▶ WRITTEN PROBLEM
Rewrite all the rows below, replacing "white backdrop" with "white background" wherever it occurs and changing nothing else. Omit the pictures.

* START RECORDED DATA *

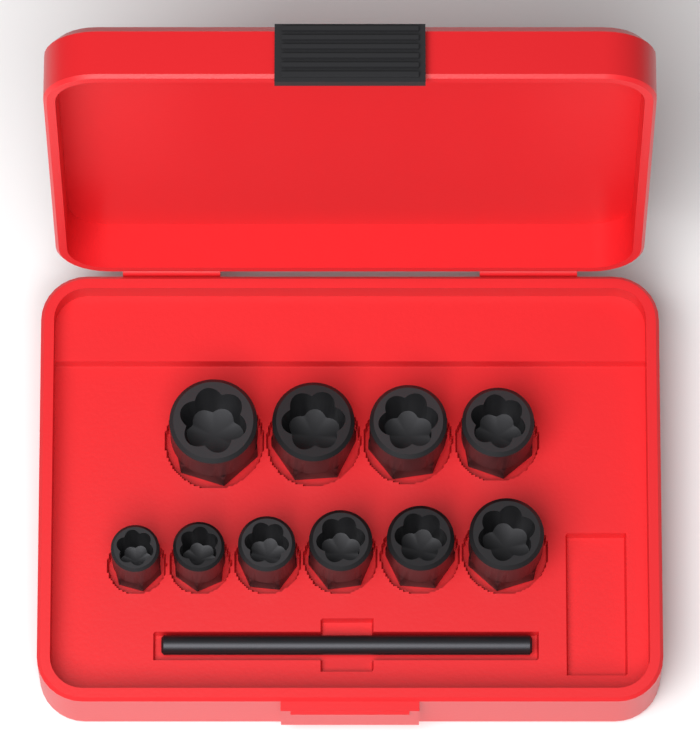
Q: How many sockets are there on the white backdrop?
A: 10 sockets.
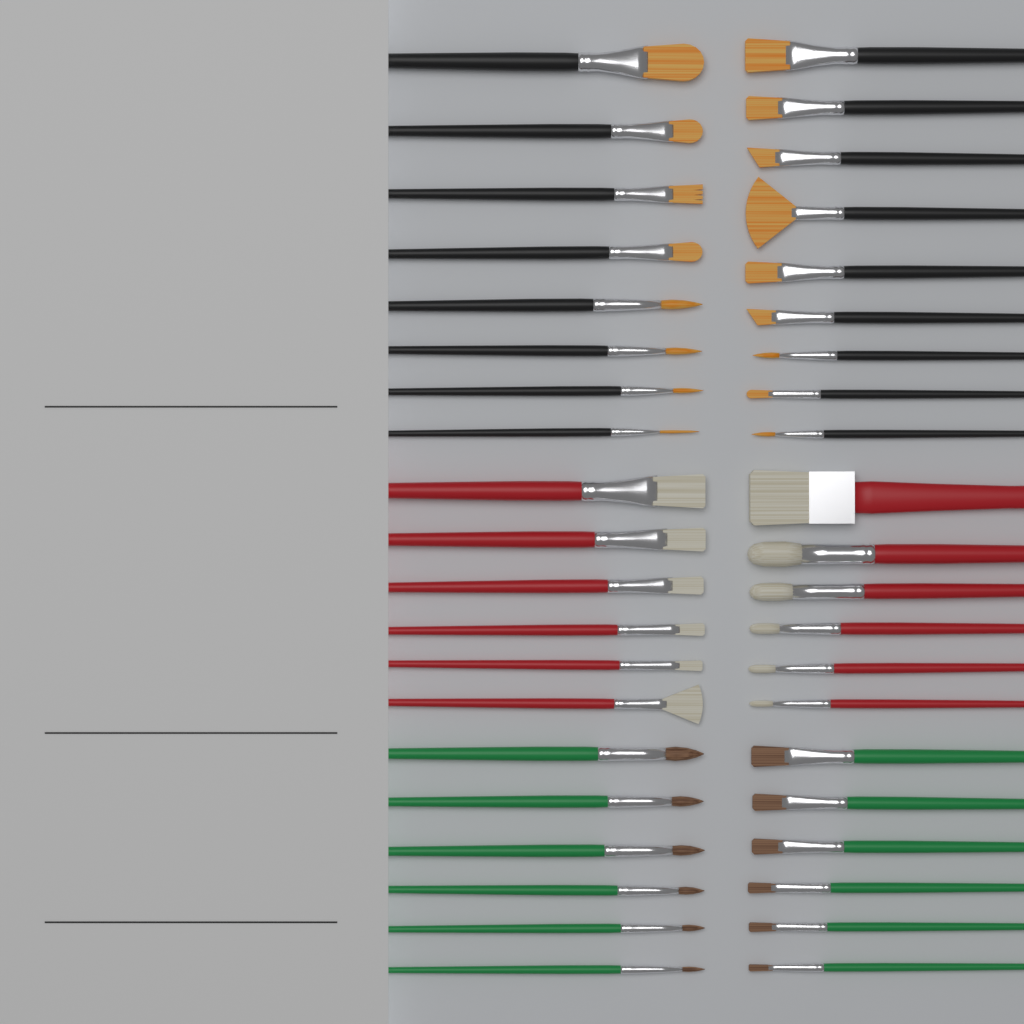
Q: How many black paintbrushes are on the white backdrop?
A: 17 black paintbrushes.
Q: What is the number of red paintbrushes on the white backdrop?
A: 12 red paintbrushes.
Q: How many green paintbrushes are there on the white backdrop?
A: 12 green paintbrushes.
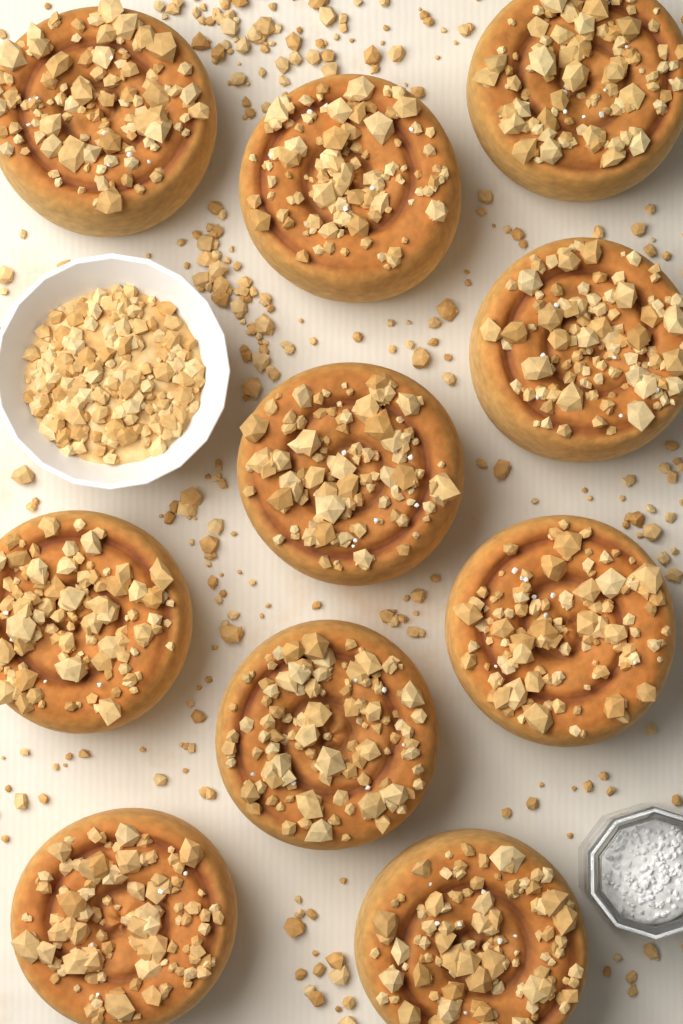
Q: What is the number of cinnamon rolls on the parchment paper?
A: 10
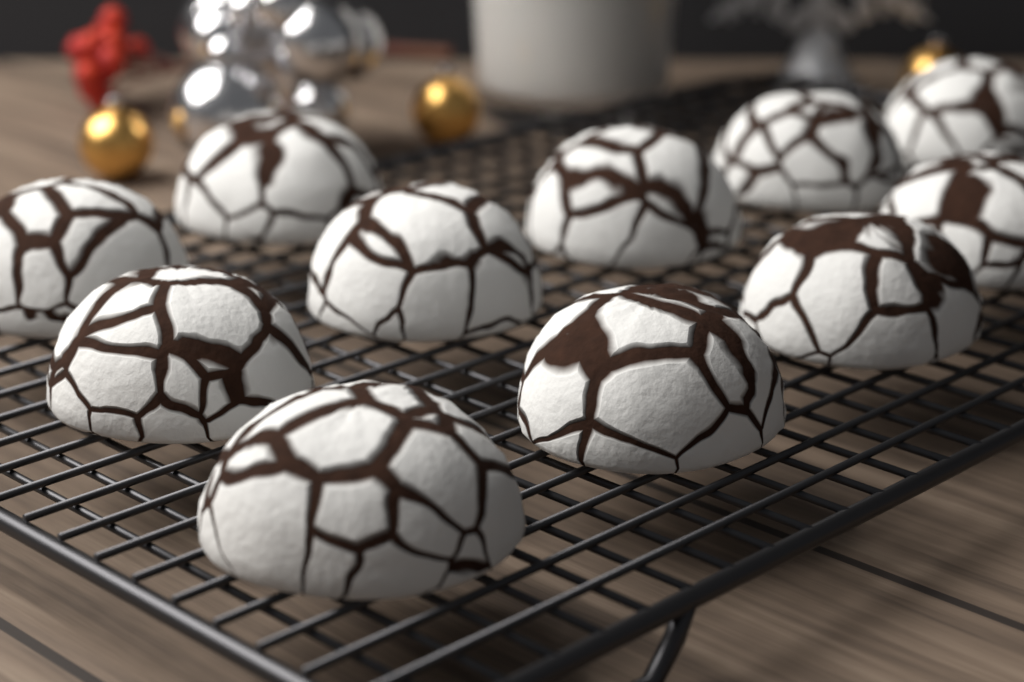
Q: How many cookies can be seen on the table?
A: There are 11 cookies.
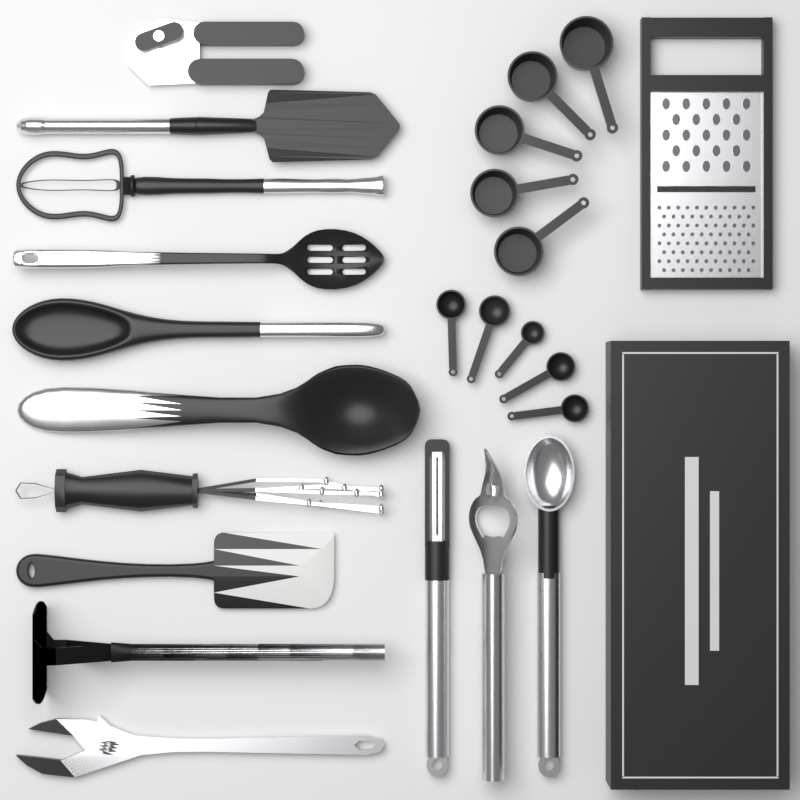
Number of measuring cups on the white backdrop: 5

* END RECORDED DATA *

▶ EXERCISE SOLUTION
Q: How many sockets are there on the white background?
A: 10 sockets.
Q: How many black paintbrushes are on the white background?
A: 17 black paintbrushes.
Q: What is the number of red paintbrushes on the white background?
A: 12 red paintbrushes.
Q: How many green paintbrushes are there on the white background?
A: 12 green paintbrushes.
Q: What is the number of cinnamon rolls on the parchment paper?
A: 10
Q: How many cookies can be seen on the table?
A: There are 11 cookies.
Number of measuring cups on the white background: 5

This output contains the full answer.